# Discrepancies between CO2 and pearling



## Error (Apr 16, 2004)

My planted tank maintains a CO2 level of 30+ ppm (using KH/pH method of calculation). The standard in the hobby nowadays seems to be 30 ppm, because some research suggests that 30ppm is all that the plants are able to use.

My question, then, is why do plants pearl/stream far more heavily after a water change for a few hours, even in a tank with 30+ ppm CO2? My tapwater is saturated with CO2. If 30 ppm is the maximum usable by plants, why do they seem to produce more O2 (implying more growth) at levels that exceed 30 ppm, even temporarily?


----------



## plantbrain (Jan 23, 2004)

A "pulse" can push the plants further, but only for a short peroid.

Other gases are also staurated above 100% in Tap water, especially if you use slightly cooler water(all gases are more soluble in colder water, thus cooler water holds more gas at equilibrium), they will off gas as well.
You might think it's all plant production, it's not.

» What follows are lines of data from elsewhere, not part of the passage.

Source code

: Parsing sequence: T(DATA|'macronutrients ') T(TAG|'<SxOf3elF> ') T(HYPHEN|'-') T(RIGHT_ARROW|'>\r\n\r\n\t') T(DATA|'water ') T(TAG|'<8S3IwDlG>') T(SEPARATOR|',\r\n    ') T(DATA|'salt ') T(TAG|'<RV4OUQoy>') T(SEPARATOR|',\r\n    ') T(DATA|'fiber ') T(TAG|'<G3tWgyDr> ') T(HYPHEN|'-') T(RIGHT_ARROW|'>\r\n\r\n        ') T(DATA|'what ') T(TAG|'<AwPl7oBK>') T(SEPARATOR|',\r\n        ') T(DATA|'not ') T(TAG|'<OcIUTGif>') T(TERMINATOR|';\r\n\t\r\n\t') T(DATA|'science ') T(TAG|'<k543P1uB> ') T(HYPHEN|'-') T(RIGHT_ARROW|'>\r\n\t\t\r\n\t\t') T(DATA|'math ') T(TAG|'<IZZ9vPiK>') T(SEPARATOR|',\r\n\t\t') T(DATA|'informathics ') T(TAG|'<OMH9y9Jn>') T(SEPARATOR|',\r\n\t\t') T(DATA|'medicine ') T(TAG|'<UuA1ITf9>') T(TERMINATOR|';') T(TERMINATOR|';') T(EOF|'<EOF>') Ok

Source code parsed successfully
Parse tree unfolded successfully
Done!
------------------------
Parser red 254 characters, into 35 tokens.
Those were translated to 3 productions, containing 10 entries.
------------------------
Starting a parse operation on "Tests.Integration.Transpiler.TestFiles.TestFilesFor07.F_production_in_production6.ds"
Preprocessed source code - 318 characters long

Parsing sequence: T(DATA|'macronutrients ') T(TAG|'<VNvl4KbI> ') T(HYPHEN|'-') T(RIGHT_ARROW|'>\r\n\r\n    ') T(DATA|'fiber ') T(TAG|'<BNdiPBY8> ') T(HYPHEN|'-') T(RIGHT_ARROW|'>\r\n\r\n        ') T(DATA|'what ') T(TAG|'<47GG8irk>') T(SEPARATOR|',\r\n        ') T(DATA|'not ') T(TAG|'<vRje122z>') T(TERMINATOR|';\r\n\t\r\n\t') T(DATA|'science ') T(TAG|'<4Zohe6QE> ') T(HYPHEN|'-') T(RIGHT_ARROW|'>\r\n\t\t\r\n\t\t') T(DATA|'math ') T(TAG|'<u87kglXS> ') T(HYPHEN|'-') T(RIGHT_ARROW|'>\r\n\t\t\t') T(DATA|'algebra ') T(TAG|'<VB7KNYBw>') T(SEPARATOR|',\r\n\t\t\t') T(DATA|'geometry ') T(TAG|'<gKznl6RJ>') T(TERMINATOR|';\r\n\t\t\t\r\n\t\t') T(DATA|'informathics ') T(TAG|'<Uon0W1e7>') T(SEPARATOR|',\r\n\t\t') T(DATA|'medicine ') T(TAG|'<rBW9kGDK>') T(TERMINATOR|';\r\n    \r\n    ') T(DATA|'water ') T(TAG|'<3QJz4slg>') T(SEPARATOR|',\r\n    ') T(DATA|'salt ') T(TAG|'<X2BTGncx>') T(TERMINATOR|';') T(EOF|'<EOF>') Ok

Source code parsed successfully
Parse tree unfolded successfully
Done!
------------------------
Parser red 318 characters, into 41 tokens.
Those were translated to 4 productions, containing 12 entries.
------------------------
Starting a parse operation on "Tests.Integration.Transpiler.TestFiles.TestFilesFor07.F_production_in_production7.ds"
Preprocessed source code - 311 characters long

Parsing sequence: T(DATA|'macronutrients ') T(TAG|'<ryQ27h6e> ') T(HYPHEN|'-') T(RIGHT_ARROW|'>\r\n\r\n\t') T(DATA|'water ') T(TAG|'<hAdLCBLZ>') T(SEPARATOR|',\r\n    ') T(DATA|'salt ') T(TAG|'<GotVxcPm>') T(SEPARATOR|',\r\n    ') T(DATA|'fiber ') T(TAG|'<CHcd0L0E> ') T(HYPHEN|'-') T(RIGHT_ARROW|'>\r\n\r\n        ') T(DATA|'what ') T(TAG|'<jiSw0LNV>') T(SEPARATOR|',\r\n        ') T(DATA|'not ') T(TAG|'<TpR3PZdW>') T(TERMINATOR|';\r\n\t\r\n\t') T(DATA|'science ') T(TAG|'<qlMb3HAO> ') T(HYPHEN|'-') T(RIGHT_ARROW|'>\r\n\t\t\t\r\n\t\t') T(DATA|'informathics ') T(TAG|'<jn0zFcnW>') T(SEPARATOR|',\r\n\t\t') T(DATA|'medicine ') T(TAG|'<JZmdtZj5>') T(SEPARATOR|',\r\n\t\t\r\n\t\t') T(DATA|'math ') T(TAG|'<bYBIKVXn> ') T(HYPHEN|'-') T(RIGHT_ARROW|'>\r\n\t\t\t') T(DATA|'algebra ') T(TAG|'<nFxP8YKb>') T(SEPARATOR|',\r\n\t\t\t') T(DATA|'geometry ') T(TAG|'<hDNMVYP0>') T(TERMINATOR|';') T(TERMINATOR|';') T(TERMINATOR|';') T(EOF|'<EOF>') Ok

I looked into this a lot about 9 years ago or so.
I knew i needed more CO2 so I added more and more till I got the results I liked. But after a a day or so, the growth backed off eve though I have plenty of NO3/K/PO4/traces etc. 
So I tried amping the CO2 for the day to see.
It worked.

Before I came along and started bugging people about more CO2, it was 15ppm.

Chronic vs pulses makes a difference.
Tap water temp, concentration, test methods play some role here.

Regards, 
Tom Barr


----------



## pineapple (May 4, 2004)

My aquariums on the 6th floor get a water change which is charged with gas. The resevoir downstairs is pressurized with an air pump so that the head can reach 9 floors. (My other tanks are in a basement location nearby).

When I change the water in the 6th floor tank, it fizzes for about half a day. The plants, apprently pearl. I strongly suspect that the mass of bubbles is an out-gassing of the water and is not only a CO2 in O2 out photosynthetic process going on. I suspect that the texture of leaves aids in the formation of bubbles and the general outgassing of a supersaturated solution or CO2 and nitrogen. But I do not have the means by which to test this hypothesis.

Andrew Cribb


----------